Sdílet prostřednictvím


Advanced Time Series Predictions (Intermediate Data Mining Tutorial)

You saw from exploring the forecasting model that although sales in most of the regions follow a similar pattern, some regions and some models, such as the M200 model in the Pacific region, exhibit very different trends. This does not surprise you, as you know that differences among regions are common and can be caused by many factors, including marketing promotions, inaccurate reporting, or geopolitical events.

However, your users are asking for a model that can be applied worldwide. Therefore, to minimize the effect of individual factors on projections, you decide to build a model that is based on aggregated measures of worldwide sales. You can then use this model to make predictions for each individual region.

In this task, you will build all the data sources that you need to perform the advanced prediction tasks. You will create two data source views for use as inputs to the prediction query, and one data source view to use in building a new model.

Steps

  1. Prepare the extended sales data (for prediction)

  2. Prepare the aggregated data (for building the model)
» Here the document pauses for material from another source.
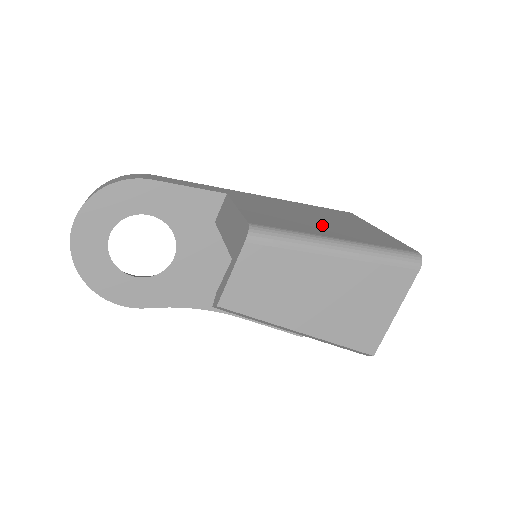
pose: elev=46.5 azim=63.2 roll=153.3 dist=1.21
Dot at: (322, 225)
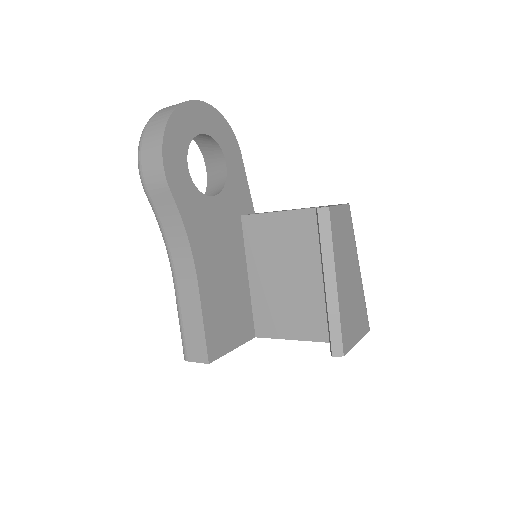
Dot at: occluded
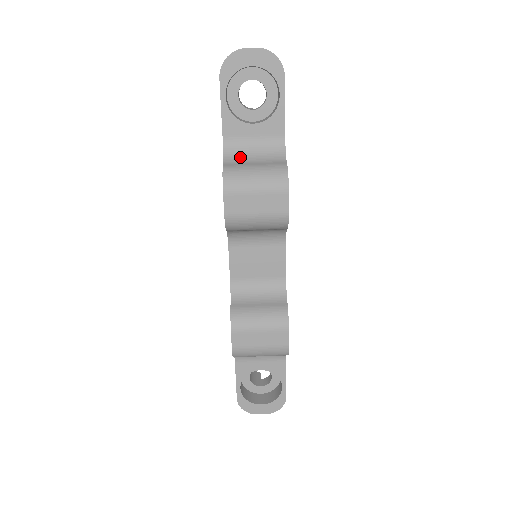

  3. Prepare the series data (for cross-prediction)

  4. Predict using EXTEND

  5. Create the cross-prediction model

  6. Predict using REPLACE

  7. Review the new predictions

Creating the New Extended Sales Data

To update your sales data, you will need to get the latest sales figures. Of particular interest are the data just in from the Pacific region, which launched a regional sales promotion to call attention to the new stores and raise awareness of their products.

For this scenario, we’ll assume that the data has been imported from an Excel workbook that contains just three months of new data for a couple of regions. You’ll create a table for the data using a Transact-SQL script, and then define a data source view to use for prediction.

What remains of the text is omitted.